Na audiência participaram ainda Zaher Sahloul, presidente da Sociedade Médica Sírio-Americana, que viajou recentemente até Sarmin para entrevistar civis e médicos, examinar provas e trabalhar com os médicos para os ajudar a melhorar a resposta a futuro ataques (Tennari estudou para ser radiologista e nunca foi treinado para tratar vítimas de ataques com cloro), e Qusai Zakarya, um jovem que sobreviveu aos ataques com gás sarin de Agosto de 2013, quando pelo menos 1400 pessoas, incluindo 400 crianças, morreram em Ghutta, zona dos arredores de Damasco que resistia há ano e meio a Bashar.

Encontro pouco comum
O encontro com estes três sírios foi “muito pouco comum e muito emocional”, diz a embaixadora dos EUA na ONU, Samantha Power. “Se houve olhos secos na sala eu não vi nenhuns”, descreveu, repetindo o que contaram outros que estiveram presentes.  

“Sim, é verdade. A ONU derramou lágrimas ao ver imagens de sírios sufocarem até à morte. Alguns membros do Conselho de Segurança até se obrigaram a assistir apesar de tentarem desviar o olhar”, escreveu Kenan Rahmani na sua página de Facebook. “Mas isso não chega para salvar os sírios que vivem a realidade que aqueles vídeos transmitem. O mundo precisa de acção.”

Power sublinhou que quem tenha estado por trás daqueles ataques tem de ser “responsabilizado”, admitindo que as provas têm de ser suficientemente fortes para convencer todos os membros do Conselho de Segurança (leia-se Rússia) mas lembrando, ao mesmo tempo, que na Síria quem tem helicópteros é o regime. “Se não agirmos perante isto então outros vão acreditar que podem fazer este género de coisas com impunidade e isso será deplorável”, disse aos jornalistas em Nova Iorque o embaixador da Nova Zelândia, Jim McLay.

Naquela noite de 16 de Março, contou Tennari, pelo menos 120 pessoas chegaram ao seu hospital depois do que ele descreve como dois ataques. “Foi o caos”, afirmou.
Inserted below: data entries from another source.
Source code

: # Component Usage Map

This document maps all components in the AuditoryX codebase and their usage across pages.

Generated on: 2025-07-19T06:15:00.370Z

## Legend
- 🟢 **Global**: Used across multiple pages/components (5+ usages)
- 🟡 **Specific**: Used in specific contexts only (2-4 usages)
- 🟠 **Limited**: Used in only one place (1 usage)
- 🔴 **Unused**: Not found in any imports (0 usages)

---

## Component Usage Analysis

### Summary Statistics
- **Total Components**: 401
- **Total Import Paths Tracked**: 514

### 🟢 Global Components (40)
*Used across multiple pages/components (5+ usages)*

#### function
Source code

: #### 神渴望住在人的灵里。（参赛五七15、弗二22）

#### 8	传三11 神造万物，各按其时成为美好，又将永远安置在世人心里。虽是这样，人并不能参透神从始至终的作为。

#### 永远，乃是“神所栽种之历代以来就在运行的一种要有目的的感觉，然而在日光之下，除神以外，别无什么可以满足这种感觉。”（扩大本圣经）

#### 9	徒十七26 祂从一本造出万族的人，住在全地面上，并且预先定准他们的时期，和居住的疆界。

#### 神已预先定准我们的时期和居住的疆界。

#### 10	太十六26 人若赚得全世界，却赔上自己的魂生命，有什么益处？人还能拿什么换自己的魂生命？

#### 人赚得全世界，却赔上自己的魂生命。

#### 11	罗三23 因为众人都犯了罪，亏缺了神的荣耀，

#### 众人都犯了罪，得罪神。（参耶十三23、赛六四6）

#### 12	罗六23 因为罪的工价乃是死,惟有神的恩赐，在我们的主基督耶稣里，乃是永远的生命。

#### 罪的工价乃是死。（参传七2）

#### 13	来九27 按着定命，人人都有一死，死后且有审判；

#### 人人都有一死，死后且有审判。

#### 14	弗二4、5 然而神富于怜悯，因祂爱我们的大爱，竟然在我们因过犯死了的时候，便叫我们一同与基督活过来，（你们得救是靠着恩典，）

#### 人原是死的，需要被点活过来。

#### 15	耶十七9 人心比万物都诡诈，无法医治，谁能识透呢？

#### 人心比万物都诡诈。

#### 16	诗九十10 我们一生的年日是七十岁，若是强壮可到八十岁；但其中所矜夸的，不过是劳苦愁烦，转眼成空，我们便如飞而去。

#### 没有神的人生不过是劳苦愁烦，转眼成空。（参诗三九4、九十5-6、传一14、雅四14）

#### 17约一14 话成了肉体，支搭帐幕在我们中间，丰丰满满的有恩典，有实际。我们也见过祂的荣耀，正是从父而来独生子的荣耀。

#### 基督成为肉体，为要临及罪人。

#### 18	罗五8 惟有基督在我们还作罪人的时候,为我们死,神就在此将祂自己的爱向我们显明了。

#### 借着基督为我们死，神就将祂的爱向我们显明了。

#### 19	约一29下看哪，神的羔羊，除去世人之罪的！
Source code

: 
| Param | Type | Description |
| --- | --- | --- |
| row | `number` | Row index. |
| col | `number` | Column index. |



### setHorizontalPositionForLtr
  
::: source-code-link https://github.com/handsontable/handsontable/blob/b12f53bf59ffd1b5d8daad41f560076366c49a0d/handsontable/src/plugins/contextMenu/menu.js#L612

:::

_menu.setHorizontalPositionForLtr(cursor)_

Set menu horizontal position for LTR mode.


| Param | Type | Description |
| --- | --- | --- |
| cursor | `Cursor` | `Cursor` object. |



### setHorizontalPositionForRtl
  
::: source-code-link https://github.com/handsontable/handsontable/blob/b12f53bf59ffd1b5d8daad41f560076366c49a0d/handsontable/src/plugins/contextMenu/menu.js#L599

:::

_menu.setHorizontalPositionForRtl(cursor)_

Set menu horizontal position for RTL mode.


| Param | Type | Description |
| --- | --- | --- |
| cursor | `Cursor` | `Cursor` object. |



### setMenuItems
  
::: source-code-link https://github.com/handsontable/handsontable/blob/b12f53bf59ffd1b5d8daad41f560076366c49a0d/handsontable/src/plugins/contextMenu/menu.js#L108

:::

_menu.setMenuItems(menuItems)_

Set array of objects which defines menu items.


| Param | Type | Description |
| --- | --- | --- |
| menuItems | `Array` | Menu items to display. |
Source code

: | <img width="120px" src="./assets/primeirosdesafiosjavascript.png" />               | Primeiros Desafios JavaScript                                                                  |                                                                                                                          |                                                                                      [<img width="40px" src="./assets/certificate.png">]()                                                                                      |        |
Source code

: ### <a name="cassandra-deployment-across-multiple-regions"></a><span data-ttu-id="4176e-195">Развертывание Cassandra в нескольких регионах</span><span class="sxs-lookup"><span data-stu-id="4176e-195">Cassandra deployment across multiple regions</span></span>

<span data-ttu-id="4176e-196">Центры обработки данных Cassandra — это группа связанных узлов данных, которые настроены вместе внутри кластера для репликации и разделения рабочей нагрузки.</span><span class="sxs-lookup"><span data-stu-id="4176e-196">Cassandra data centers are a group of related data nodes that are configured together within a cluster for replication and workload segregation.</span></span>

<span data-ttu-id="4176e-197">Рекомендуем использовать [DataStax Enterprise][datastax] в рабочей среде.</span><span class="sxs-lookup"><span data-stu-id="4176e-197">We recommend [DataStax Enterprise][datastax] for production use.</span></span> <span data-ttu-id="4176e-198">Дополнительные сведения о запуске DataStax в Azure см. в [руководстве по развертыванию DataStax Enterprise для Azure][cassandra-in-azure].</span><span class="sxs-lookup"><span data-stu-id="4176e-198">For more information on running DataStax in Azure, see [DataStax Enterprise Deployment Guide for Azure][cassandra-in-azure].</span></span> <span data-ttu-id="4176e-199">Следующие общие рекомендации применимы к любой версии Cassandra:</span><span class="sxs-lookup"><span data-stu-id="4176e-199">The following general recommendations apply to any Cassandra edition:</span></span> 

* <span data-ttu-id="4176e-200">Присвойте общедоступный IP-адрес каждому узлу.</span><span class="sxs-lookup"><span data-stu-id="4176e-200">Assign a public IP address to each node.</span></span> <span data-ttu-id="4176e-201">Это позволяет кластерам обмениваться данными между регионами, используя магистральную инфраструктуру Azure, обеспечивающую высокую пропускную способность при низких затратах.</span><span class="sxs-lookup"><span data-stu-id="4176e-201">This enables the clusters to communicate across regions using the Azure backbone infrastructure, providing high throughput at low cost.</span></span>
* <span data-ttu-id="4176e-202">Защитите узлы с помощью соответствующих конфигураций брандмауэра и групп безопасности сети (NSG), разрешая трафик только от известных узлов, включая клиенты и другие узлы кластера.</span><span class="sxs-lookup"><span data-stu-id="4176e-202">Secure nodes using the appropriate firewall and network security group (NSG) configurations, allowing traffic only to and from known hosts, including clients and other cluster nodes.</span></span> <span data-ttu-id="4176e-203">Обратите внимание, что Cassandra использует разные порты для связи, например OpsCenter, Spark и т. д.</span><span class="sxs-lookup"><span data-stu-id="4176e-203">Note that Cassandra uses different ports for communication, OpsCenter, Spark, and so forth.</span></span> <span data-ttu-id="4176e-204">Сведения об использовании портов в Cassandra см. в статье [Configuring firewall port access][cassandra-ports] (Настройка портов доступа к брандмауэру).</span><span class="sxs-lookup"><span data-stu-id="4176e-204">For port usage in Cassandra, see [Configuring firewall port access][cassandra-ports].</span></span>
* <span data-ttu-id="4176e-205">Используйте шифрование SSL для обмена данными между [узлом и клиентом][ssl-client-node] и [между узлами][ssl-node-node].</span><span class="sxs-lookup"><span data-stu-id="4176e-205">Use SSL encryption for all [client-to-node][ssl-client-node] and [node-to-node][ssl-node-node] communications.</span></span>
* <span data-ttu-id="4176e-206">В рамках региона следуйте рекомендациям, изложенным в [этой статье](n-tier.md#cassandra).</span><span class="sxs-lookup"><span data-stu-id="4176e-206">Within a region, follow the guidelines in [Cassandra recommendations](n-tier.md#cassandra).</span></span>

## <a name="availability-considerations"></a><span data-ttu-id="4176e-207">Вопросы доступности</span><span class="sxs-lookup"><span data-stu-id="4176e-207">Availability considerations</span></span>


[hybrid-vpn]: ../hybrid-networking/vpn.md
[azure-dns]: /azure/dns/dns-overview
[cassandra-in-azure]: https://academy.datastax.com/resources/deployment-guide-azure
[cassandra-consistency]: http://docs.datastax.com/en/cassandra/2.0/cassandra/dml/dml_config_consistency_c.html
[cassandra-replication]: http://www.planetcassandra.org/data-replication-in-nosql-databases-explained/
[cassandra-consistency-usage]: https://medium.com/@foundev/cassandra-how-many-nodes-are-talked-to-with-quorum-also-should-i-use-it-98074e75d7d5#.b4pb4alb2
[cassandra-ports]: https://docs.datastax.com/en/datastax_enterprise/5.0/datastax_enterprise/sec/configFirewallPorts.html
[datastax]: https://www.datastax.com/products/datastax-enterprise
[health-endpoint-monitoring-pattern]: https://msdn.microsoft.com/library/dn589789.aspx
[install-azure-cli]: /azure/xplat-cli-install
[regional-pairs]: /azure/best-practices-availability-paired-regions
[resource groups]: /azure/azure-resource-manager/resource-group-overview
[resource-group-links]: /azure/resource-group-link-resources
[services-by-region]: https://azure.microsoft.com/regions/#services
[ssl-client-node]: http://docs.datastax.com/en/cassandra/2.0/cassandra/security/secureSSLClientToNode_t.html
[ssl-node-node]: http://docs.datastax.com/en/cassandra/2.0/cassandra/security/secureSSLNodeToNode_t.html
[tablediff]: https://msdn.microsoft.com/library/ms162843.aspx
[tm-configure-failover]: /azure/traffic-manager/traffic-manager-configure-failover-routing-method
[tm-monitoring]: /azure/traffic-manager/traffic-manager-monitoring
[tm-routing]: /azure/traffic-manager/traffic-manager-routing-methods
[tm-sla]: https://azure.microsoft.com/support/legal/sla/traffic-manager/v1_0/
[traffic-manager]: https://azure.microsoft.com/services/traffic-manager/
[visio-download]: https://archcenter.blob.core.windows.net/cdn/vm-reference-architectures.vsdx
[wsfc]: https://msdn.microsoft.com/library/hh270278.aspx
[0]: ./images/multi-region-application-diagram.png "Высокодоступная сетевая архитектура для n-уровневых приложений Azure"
O médico conhecia o pai das crianças que morreram, e que morreu também, tinha uma loja onde reparava aparelhos electrónicos em Sarmin. A família vivia numa cave que se transformou numa “câmara de gás” quando o gás tóxico se infiltrou através do sistema de ventilação.

Tennari diz que temeu pelo seu próprio estado, sentindo-se nauseado e com os olhos a arder. Uma das enfermeiras desmaiou. A maioria dos feridos, garante, eram mulheres e crianças.

Insuficiência renal
Com o conflito sírio já no seu quinto ano e sem sinais de abrandar nas suas consequências, nos últimos dias ouviram-se nos EUA outros apelos. Como por exemplo, os repetidos pedidos do alto comissário da ONU para os Refugiados, António Guterres, para que os países industrializados, incluindo os EUA, dêem abrigo a muitos dos 4 milhões de sírios que já fugiram do seu país. Sem conseguir mais enfrentar o afluxo de refugiados, os países da região começam a fechar fronteiras e a impor restrições. Há meses que Jordânia e Líbano restringiram as entradas, a Turquia está agora a fazê-lo.

“A escala desta crise é enorme e só vai piorar”, disse ao New York Times Alexander Betts, professor de estudos de refugiados em Oxford, enquanto o Congresso debatia o pedido de Guterres. “A crise síria coloca todo o sistema humanitário numa encruzilhada. Obriga-nos a repensar de forma radical como protegemos e ajudamos pessoas deslocadas em tão grande número.”

São perto de dez milhões os sírios que foram obrigados a deixar as suas casas e vivem em campos ou abrigos temporários dentro do país ou fora. A muitos, as agências internacionais não têm como fazer chegar qualquer tipo de ajuda. Segundo a ONU, cerca de 440 mil estão actualmente cercados na Síria por forças governamentais ou grupos armados fundamentalistas.

Aproveitando a reunião da ONU, o médico Zaher Sahloul pediu uma audiência com os enviados russos para apelar em nome de um grupo: os que precisam de medicamentos indispensáveis que Assad não deixa passar, em particular os que têm insuficiência renal e necessitam com urgência do líquido usado na diálise. Para alguns já será tarde – segundo Sahloul, dez pessoas morreram recentemente em Duma, perto de Damasco, por insuficiência renal; outras 23 arriscam o mesmo destino. “O líquido de diálise está bloqueado, pedimos-lhes ajuda para o fazer entrar em Duma.”